Sound & Vibration
Earthquake control of resiliently mounted systems is an area of primary concern for acoustical and mechanical engineers. The Northridge, CA earthquake of January 17th, 1994, provided several valuable lessons regarding protection of these systems. The lessons learned from this earthquake are highlighted with actual site photographs that are useful and dramatic. The photographs are combined with several tables and illustrations that provide practical guidelines for future mechanical system installations.
One function of an acoustician or a mechanical engineer is to decide what equipment requires vibration isolation, as well as what type of mountings and what static deflections to use. The picture gets more complicated, however, when this equipment also requires seismic protection. There is a conflict between what the acoustician or mechanical engineer is trying to accomplish and what the seismic engineer must accomplish. Although there is no question that an isolation system without any type of seismic device is superior acoustically, the engineer has to select the seismic systems to be used with his carefully planned vibration isolation system. Techniques that allow both disciplines to be somewhat satisfied have been developed based on information from the most recent earthquakes.

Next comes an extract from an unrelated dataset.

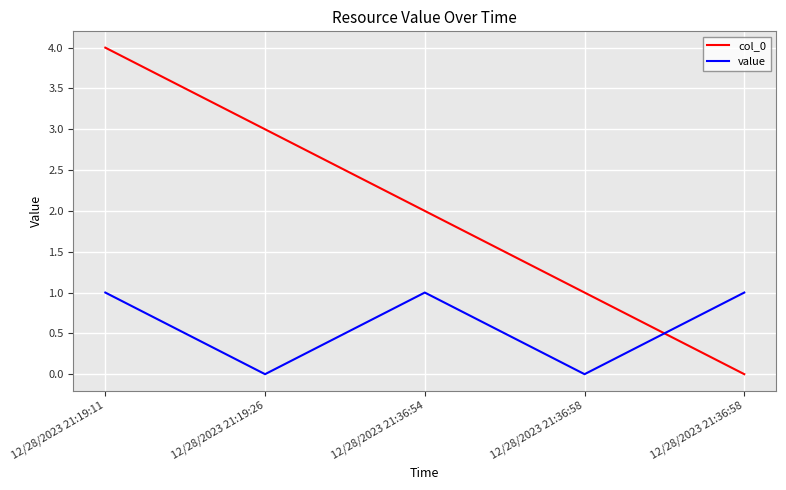

How many lines are shown in the chart?

2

The earthquake of January 17th, 1994, (Northridge, CA earthquake) confirmed the lessons learned in the Loma Prieta earthquake of 1989, when properly designed and applied hardware protected mechanical sys tems from seismic shock. When the rules were not strictly followed, the result was often support failure. Figure 1 shows the overall map of the Los Angeles area, including the epicenter of the Northridge earthquake. Also indicated are some of the areas where the investigation teams studied the mechanical and electrical systems in modern structures. The examined systems cover a full gamut: non-isolated as well as isolated; mechanical and electrical; floor mounted and suspended systems. These systems showed dismal failures in some instances and no damage in others.